Since the skin under the arms is thinner and more sensitive than other areas of the body, it's advisable to not over-exfoliate it, as this can lead to irritation, burning, itching, and discomfort. It's best to exfoliate your armpits once or twice a week at most.
Product to try: The Ordinary 7% Glycolic Acid Toner
Magnesium is more important than it gets credit for. Yeah, we all know that we need it, but we don't really know why we need it. Magnesium helps regulate the muscles in your body, maintains blood pressure, manufactures protein, and helps cells in the body create energy, among other things.
But besides being one of the essential minerals our body needs, it's also the one most people are deficient in, even if they have a good diet. And one particular thing that has been observed in magnesium-deficient individuals is body odor.
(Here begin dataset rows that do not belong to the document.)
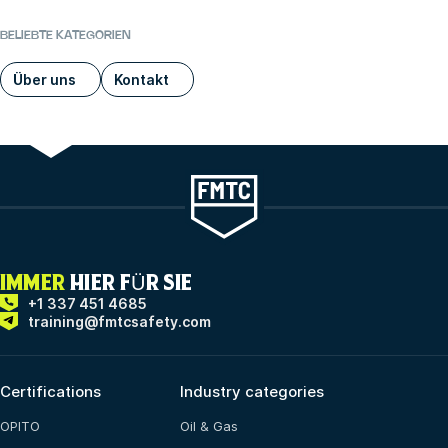
BELIEBTE KATEGORIEN
Über uns
Kontakt
IMMER
HIER FÜR SIE
+1 337 451 4685
training@fmtcsafety.com
Certifications
Industry categories
OPITO
Oil & Gas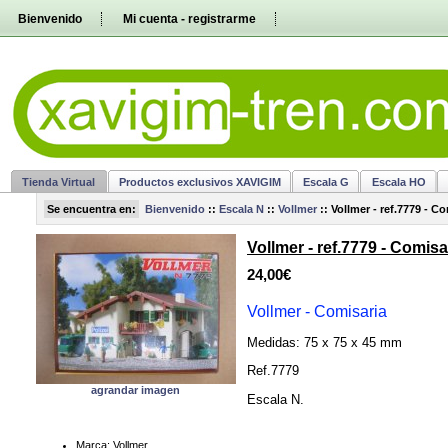
Pasar
Bienvenido
Mi cuenta - registrarme
directamente
al
contenido
Tienda Virtual
Productos exclusivos XAVIGIM
Escala G
Escala HO
Se encuentra en:
Bienvenido
::
Escala N
::
Vollmer
::
Vollmer - ref.7779 - Co
Vollmer - ref.7779 - Comisa
24,00€
Vollmer - Comisaria
Medidas: 75 x 75 x 45
mm
Ref.7779
agrandar imagen
Escala N
.
Marca: Vollmer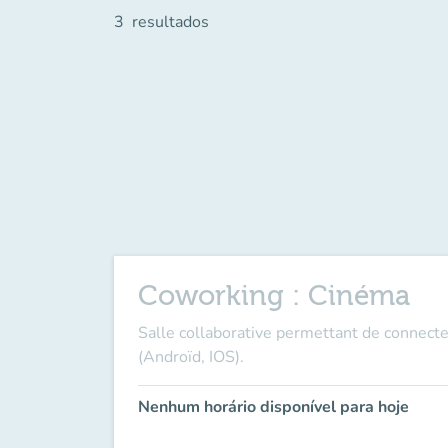
3
resultados
Coworking : Cinéma
Salle collaborative permettant de connecte
(Androïd, IOS).
Nenhum horário disponível para hoje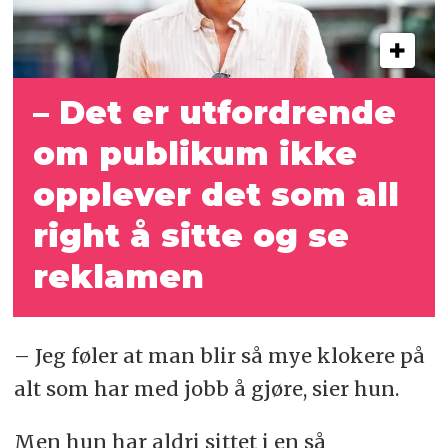
– Det er utfordrende
om publikum ikke
opplever det som all
right å sitte og se
reklamen
– Jeg føler at man blir så mye klokere på
alt som har med jobb å gjøre, sier hun.
Men hun har aldri sittet i en så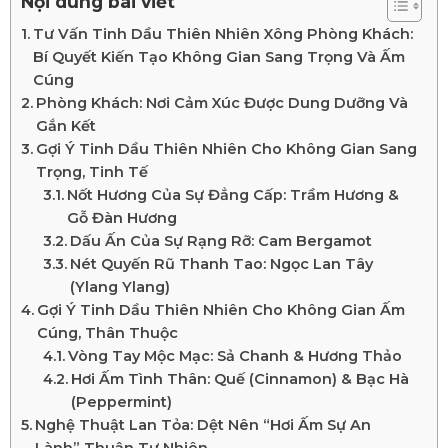
Nội dung bài viết
Tư Vấn Tinh Dầu Thiên Nhiên Xông Phòng Khách:
Bí Quyết Kiến Tạo Không Gian Sang Trọng Và Ấm
Cúng
Phòng Khách: Nơi Cảm Xúc Được Dung Dưỡng Và
Gắn Kết
Gợi Ý Tinh Dầu Thiên Nhiên Cho Không Gian Sang
Trọng, Tinh Tế
Nốt Hương Của Sự Đẳng Cấp: Trầm Hương &
Gỗ Đàn Hương
Dấu Ấn Của Sự Rạng Rỡ: Cam Bergamot
Nét Quyến Rũ Thanh Tao: Ngọc Lan Tây
(Ylang Ylang)
Gợi Ý Tinh Dầu Thiên Nhiên Cho Không Gian Ấm
Cúng, Thân Thuộc
Vòng Tay Mộc Mạc: Sả Chanh & Hương Thảo
Hơi Ấm Tình Thân: Quế (Cinnamon) & Bạc Hà
(Peppermint)
Nghệ Thuật Lan Tỏa: Dệt Nên “Hơi Ấm Sự An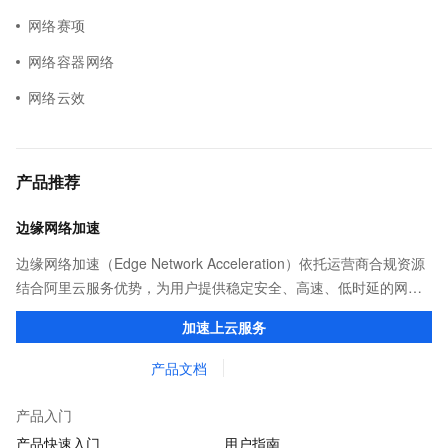
网络赛项
网络容器网络
网络云效
产品推荐
边缘网络加速
边缘网络加速（Edge Network Acceleration）依托运营商合规资源
结合阿里云服务优势，为用户提供稳定安全、高速、低时延的网络
传输，解决客户不同站点的连接、组网、数据安全传输、业务质量
加速上云服务
保障问题。
产品文档
产品入门
产品快速入门
用户指南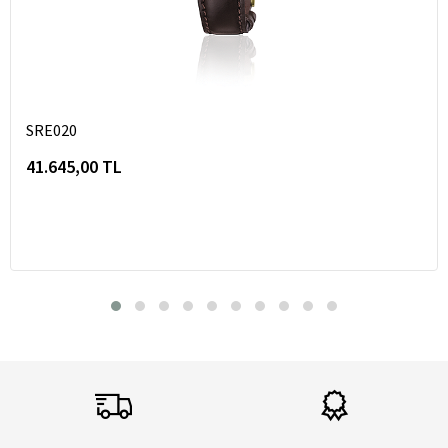
SRE020
41.645,00 TL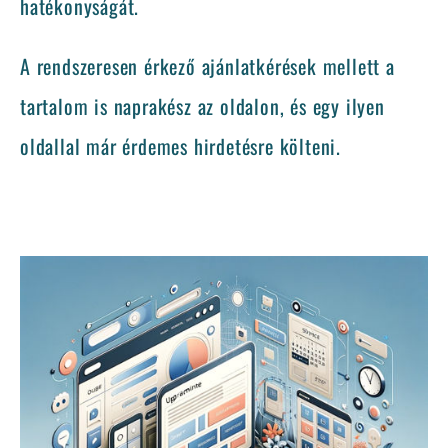
hatékonyságát.
A rendszeresen érkező ajánlatkérések mellett a
tartalom is naprakész az oldalon, és egy ilyen
oldallal már érdemes hirdetésre költeni.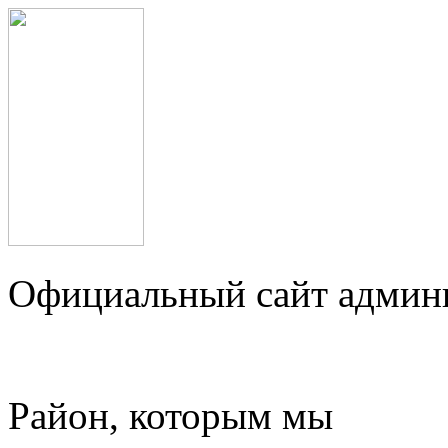
Официальный сайт админ
Район, которым мы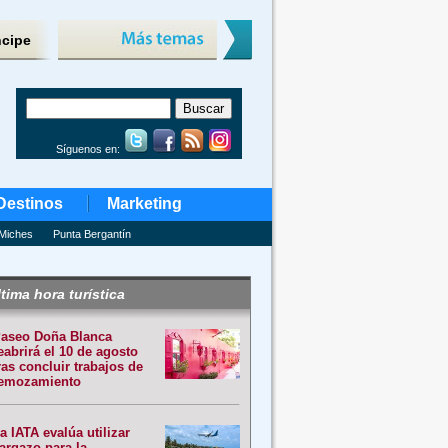
ncipe
Síguenos en:
Destinos
Marketing
Miches
Punta Bergantín
tima hora turística
aseo Doña Blanca
eabrirá el 10 de agosto
ras concluir trabajos de
emozamiento
a IATA evalúa utilizar
argazo para la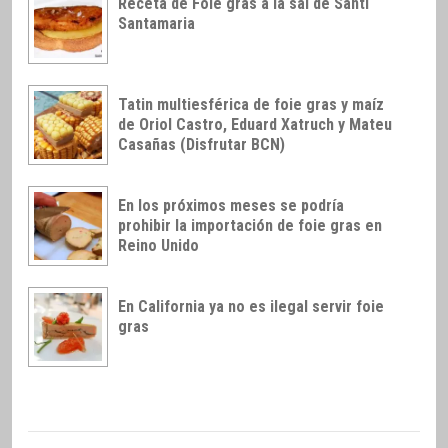
Receta de Foie gras a la sal de Santi
Santamaria
Tatin multiesférica de foie gras y maíz
de Oriol Castro, Eduard Xatruch y Mateu
Casañas (Disfrutar BCN)
En los próximos meses se podría
prohibir la importación de foie gras en
Reino Unido
En California ya no es ilegal servir foie
gras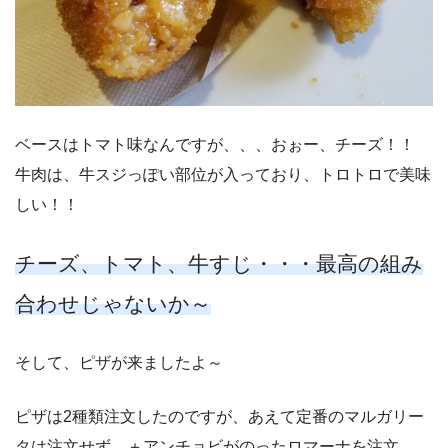
ベースはトマト味なんですが、、、おぉー、チーズ！！
牛肉は、牛スジっぽい部位が入っており、トロトロで美味
しい！！
チーズ、トマト、牛すじ・・・最高の組み
合わせじゃないか～
そして、ピザが来ましたよ～
ピザは2種類注文したのですが、あえて定番のマルガリー
タは注文せず、＋アンチョビがのったロマーナを注文。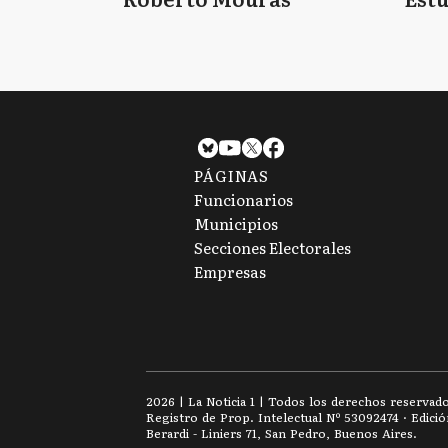
PÁGINAS
Funcionarios
Municipios
Secciones Electorales
Empresas
2026
|
La Noticia 1
| Todos los derechos reservad
Registro de Prop. Intelectual Nº 53092474 · Edici
Berardi - Liniers 71, San Pedro, Buenos Aires.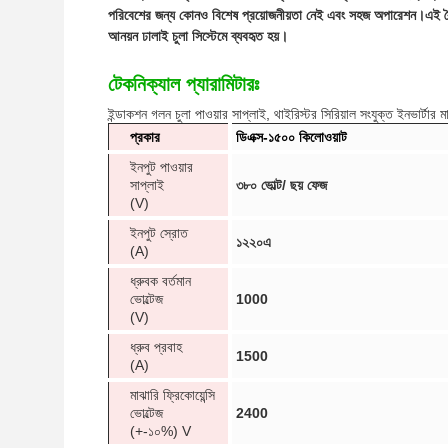
পরিবেশের জন্য কোনও বিশেষ প্রয়োজনীয়তা নেই এবং সহজ অপারেশন।এই বৈশি
আনয়ন ঢালাই চুলা সিস্টেমে ব্যবহৃত হয়।
টেকনিক্যাল প্যারামিটারঃ
ইন্ডাকশন গলন চুলা পাওয়ার সাপ্লাই, থাইরিস্টর সিরিয়াল সংযুক্ত ইনভার্টার মা
প্রকার
ডিএক্স-১৫০০ কিলোওয়াট
ইনপুট পাওয়ার
সাপ্লাই
৩৮০ ভোল্ট/ ছয় ফেজ
(V)
ইনপুট স্রোত
১২২০এ
(A)
ধ্রুবক বর্তমান
ভোল্টেজ
1000
(V)
ধ্রুব প্রবাহ
1500
(A)
মাঝারি ফ্রিকোয়েন্সি
ভোল্টেজ
2400
(+-১০%) V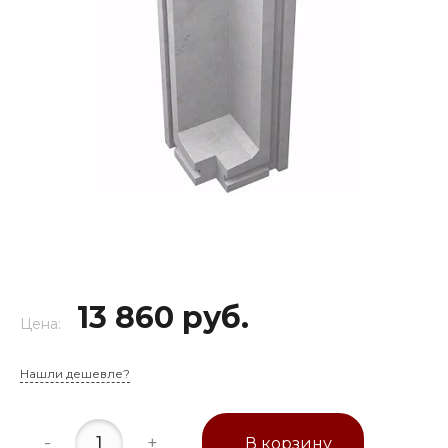
13 860 руб.
Цена:
Нашли дешевле?
-
+
В корзину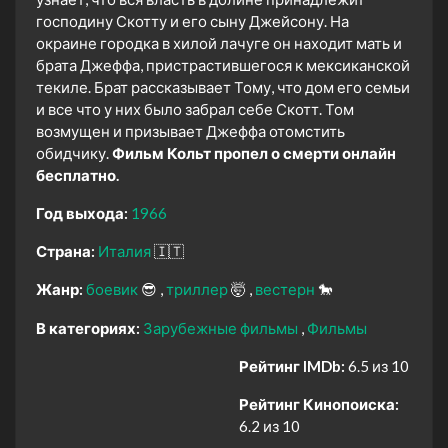
господину Скотту и его сыну Джейсону. На
окраине городка в хилой лачуге он находит мать и
брата Джеффа, пристрастившегося к мексиканской
текиле. Брат рассказывает Тому, что дом его семьи
и все что у них было забрал себе Скотт. Том
возмущен и призывает Джеффа отомстить
обидчику.
Фильм Кольт пропел о смерти онлайн
бесплатно.
Год выхода:
1966
Страна:
Италия
🇮🇹
Жанр:
боевик
😎
триллер
🤯
вестерн
🐎
В категориях:
Зарубежные фильмы
Фильмы
Рейтинг IMDb:
6.5 из 10
Рейтинг Кинопоиска:
6.2 из 10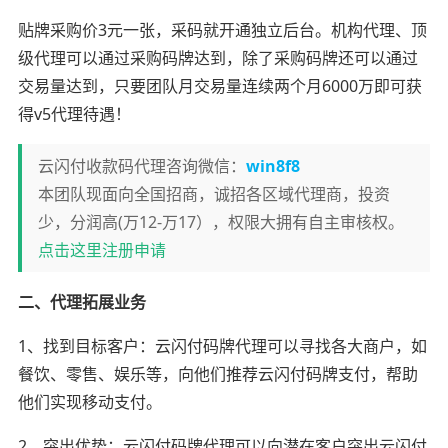
贴牌采购价3元一张，采码就开通独立后台。机构代理、顶
级代理可以通过采购码牌达到，除了采购码牌还可以通过
交易量达到，只要团队月交易量连续两个月6000万即可获
得v5代理待遇！
云闪付收款码代理咨询微信：
win8f8
本团队现面向全国招商，诚招各区域代理商，投资
少，分润高(万12-万17），权限大拥有自主审核权。
点击这里注册申请
二、代理拓展业务
1、找到目标客户：云闪付码牌代理可以寻找各大商户，如
餐饮、零售、娱乐等，向他们推荐云闪付码牌支付，帮助
他们实现移动支付。
2、突出优势：云闪付码牌代理可以向潜在客户突出云闪付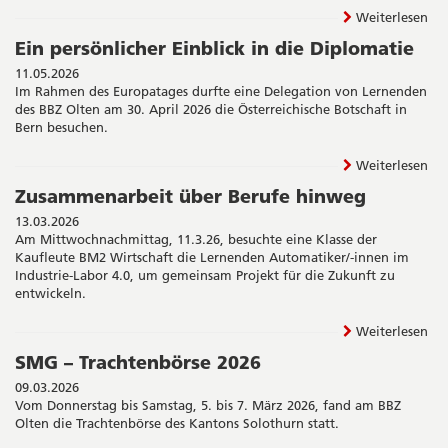
Weiterlesen
Ein persönlicher Einblick in die Diplomatie
11.05.2026
Im Rahmen des Europatages durfte eine Delegation von Lernenden
des BBZ Olten am 30. April 2026 die Österreichische Botschaft in
Bern besuchen.
Weiterlesen
Zusammenarbeit über Berufe hinweg
13.03.2026
Am Mittwochnachmittag, 11.3.26, besuchte eine Klasse der
Kaufleute BM2 Wirtschaft die Lernenden Automatiker/-innen im
Industrie-Labor 4.0, um gemeinsam Projekt für die Zukunft zu
entwickeln.
Weiterlesen
SMG – Trachtenbörse 2026
09.03.2026
Vom Donnerstag bis Samstag, 5. bis 7. März 2026, fand am BBZ
Olten die Trachtenbörse des Kantons Solothurn statt.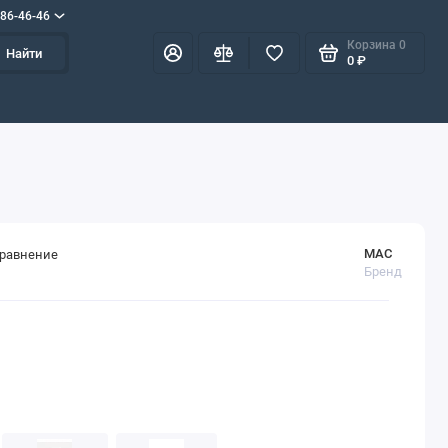
586-46-46
Корзина
0
Найти
0 ₽
MAC
сравнение
Бренд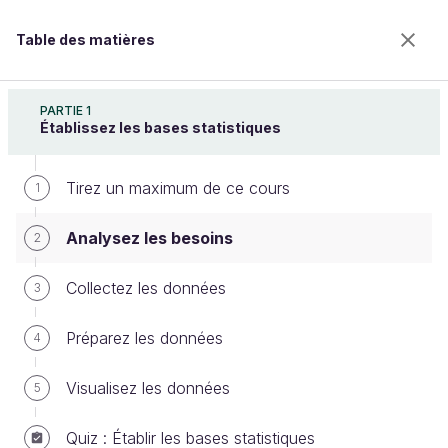
Table des matières
Explorez les tests statistiques
PARTIE 1
Établissez les bases statistiques
Tirez un maximum de ce cours
Analysez les besoins
1
Analysez les besoins
2
Bienvenue sur l’école 100% en ligne des métiers qui
Collectez les données
3
ont de l’avenir.
Bénéficiez gratuitement de toutes les fonctionnalités
Préparez les données
4
de ce cours (quiz, vidéos, accès illimité à tous les
chapitres) avec un compte.
Visualisez les données
5
Créer un compte ou se connecter
Quiz : Établir les bases statistiques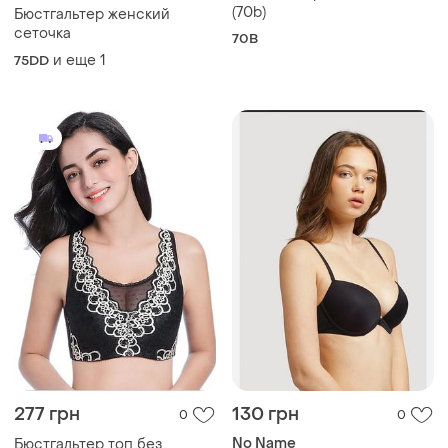
(70b)
Бюстгальтер женский
сеточка
70B
и еще
1
75DD
277 грн
130 грн
0
0
No Name
Бюстгальтер топ без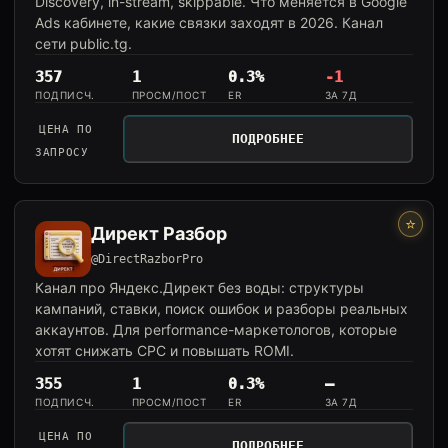
Discovery, in-stream, skippable. Что меняется в Google
Ads кабинете, какие связки заходят в 2026. Канал
сети public.tg.
357
1
0.3%
-1
ПОДПИСЧ.
ПРОСМ/ПОСТ
ER
ЗА 7Д
ЦЕНА ПО
ПОДРОБНЕЕ
ЗАПРОСУ
⭐
Директ Разбор
@DirectRazborPro
Канал про Яндекс.Директ без воды: структуры
кампаний, ставки, поиск ошибок и разборы реальных
аккаунтов. Для performance-маркетологов, которые
хотят снижать CPC и повышать ROMI.
355
1
0.3%
—
ПОДПИСЧ.
ПРОСМ/ПОСТ
ER
ЗА 7Д
ЦЕНА ПО
ПОДРОБНЕЕ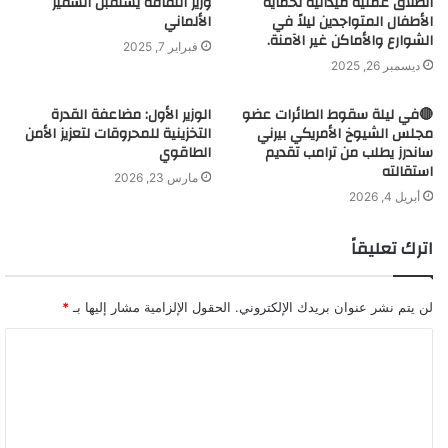
انطلاق عملية ميدانية لحماية
وزير الثقافة يستقبل السفير
الأطفال المتواجدين ليلاً في
الألماني
الشوارع والأماكن غير الآمنة.
فبراير 7, 2025
ديسمبر 26, 2025
🔴في ليلة سقوط الطائرات عضو
الوزير الأول: مضاعفة القدرة
مجلس الشيوخ الأمريكي بيرني
التخزينية للمحروقات لتعزيز الأمن
ساندرز يطلب من ترامب تقديم
الطاقوي
استقالته
مارس 23, 2026
أبريل 4, 2026
اترك تعليقاً
لن يتم نشر عنوان بريدك الإلكتروني.
الحقول الإلزامية مشار إليها بـ
*
ا
ل
ت
ع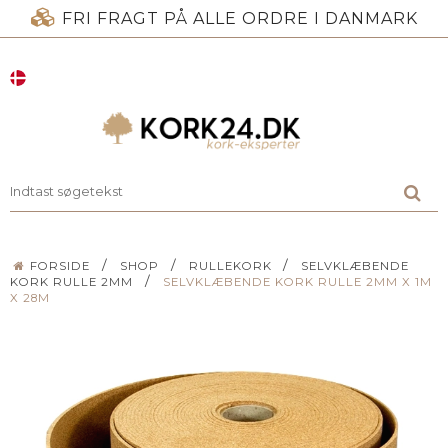
FRI FRAGT PÅ ALLE ORDRE I DANMARK
/
/
/
FORSIDE
SHOP
RULLEKORK
SELVKLÆBENDE
/
KORK RULLE 2MM
SELVKLÆBENDE KORK RULLE 2MM X 1M
X 28M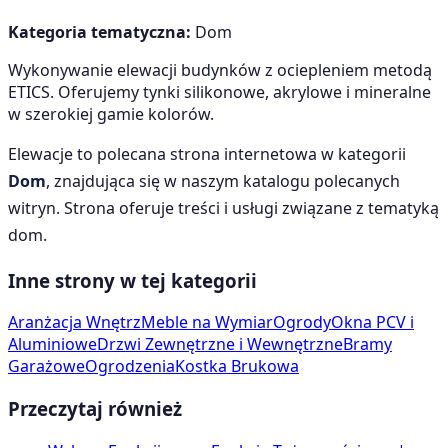
Kategoria tematyczna:
Dom
Wykonywanie elewacji budynków z ociepleniem metodą
ETICS. Oferujemy tynki silikonowe, akrylowe i mineralne
w szerokiej gamie kolorów.
Elewacje
to polecana strona internetowa w kategorii
Dom
, znajdująca się w naszym katalogu polecanych
witryn. Strona oferuje treści i usługi związane z tematyką
dom
.
Inne strony w tej kategorii
Aranżacja Wnętrz
Meble na Wymiar
Ogrody
Okna PCV i
Aluminiowe
Drzwi Zewnętrzne i Wewnętrzne
Bramy
Garażowe
Ogrodzenia
Kostka Brukowa
Przeczytaj również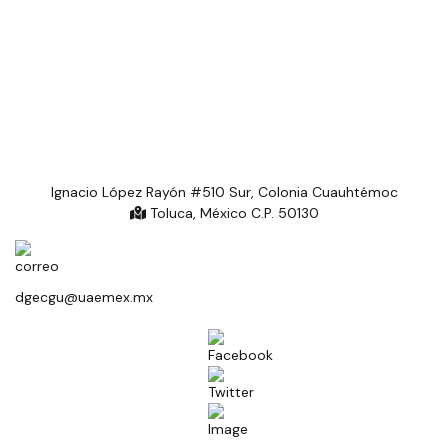
Ignacio López Rayón #510 Sur, Colonia Cuauhtémoc
Toluca, México C.P. 50130
dgecgu@uaemex.mx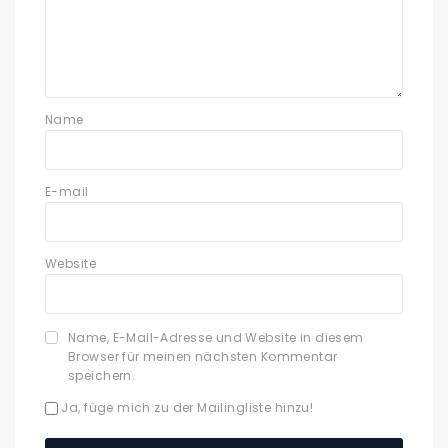
Name
E-mail
Website
Name, E-Mail-Adresse und Website in diesem
Browser für meinen nächsten Kommentar
speichern.
Ja, füge mich zu der Mailingliste hinzu!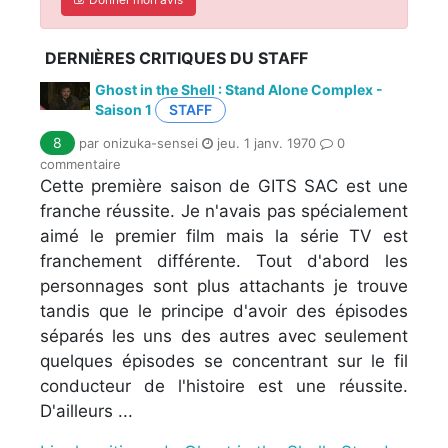
DERNIÈRES CRITIQUES DU STAFF
Ghost in the Shell : Stand Alone Complex -
Saison 1
STAFF
8
par onizuka-sensei
jeu. 1 janv. 1970
0
commentaire
Cette première saison de GITS SAC est une
franche réussite. Je n'avais pas spécialement
aimé le premier film mais la série TV est
franchement différente. Tout d'abord les
personnages sont plus attachants je trouve
tandis que le principe d'avoir des épisodes
séparés les uns des autres avec seulement
quelques épisodes se concentrant sur le fil
conducteur de l'histoire est une réussite.
D'ailleurs ...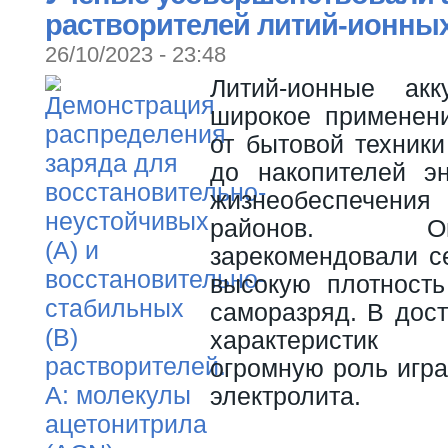
растворителей литий-ионны
26/10/2023 - 23:48
Литий-ионные ак
широкое применен
от бытовой техник
до накопителей э
жизнеобеспечения
районов. 
зарекомендовали с
высокую плотность
саморазряд. В дос
характеристик
огромную роль игра
электролита.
In fact, some studies suggest that aluminum found in everyday things such as cookware, deodorants, over-the-counter and prescription drugs, powder, baked products, etc., causes magnesium deficit by means of an approximately 5-fold reduction of its absorption, and 41% of its retention, and by causing a decrease of magnesium in the bone.
Low magnesium, additionally, causes slower emptying of the bowel, which can also affect body odor.
This is why it makes sense to supplement with magnesium or use it as deodorant since this can be a great way to neutralize body, and especially armpit, odor.
Magnesium chloride is an easy-to-absorb form that can raise levels of this nutrient in the body.
Magnesium chloride particularly is an easy-to-absorb form of magnesium that can raise levels of this nutrient in the body when applied topically to the skin. And the best thing about it is that you can buy it ready-made or easily do it at home by mixing 1 part magnesium flakes in 1 part boiled water. Additionally, you can add non-fragrant oils such as jojoba, argan, hazelnut, or rosehip oil to soften the mixture and nourish the skin. You do want to avoid adding any type of fragrant oil such as menthol, eucalyptus, lemongrass, lavender, and tea tree, as these could potentially irritate the skin and lead to issues such as dermatitis.
Product To Try: Seven Minerals Pure Magnesium Oil Spray
What To Do If Magnesium Oil Burns Your Skin?
Besides adding non-fragrant oils to soften the mixture and make it less aggravating, you also need to avoid applying magnesium on your armpits right after shaving or exfoliating.
If you’re exfoliating your armpits with glycolic acid once or twice a week, skip the magnesium oil at that time and apply it at least 12 hours after exfoliation. The same rule typically applies for shaving, as magnesium oil can make the shaved area burn due to delivering a potent dose on slightly irritated skin.
There you have it! The "no deodorant" method to get rid of armpit odor.
While it does require a bit of effort (especially if you decide to make your own magnesium oil), it's definitely worth knowing that you're not only using a natural method, but one that’s also effective and doesn't include the harsh and irritating chemicals typically found in store-bought deodorants. Plus, magnesium oil is excellent for your overall health, so this is an added bonus to clearing up one of the most embarrassing hygiene problems.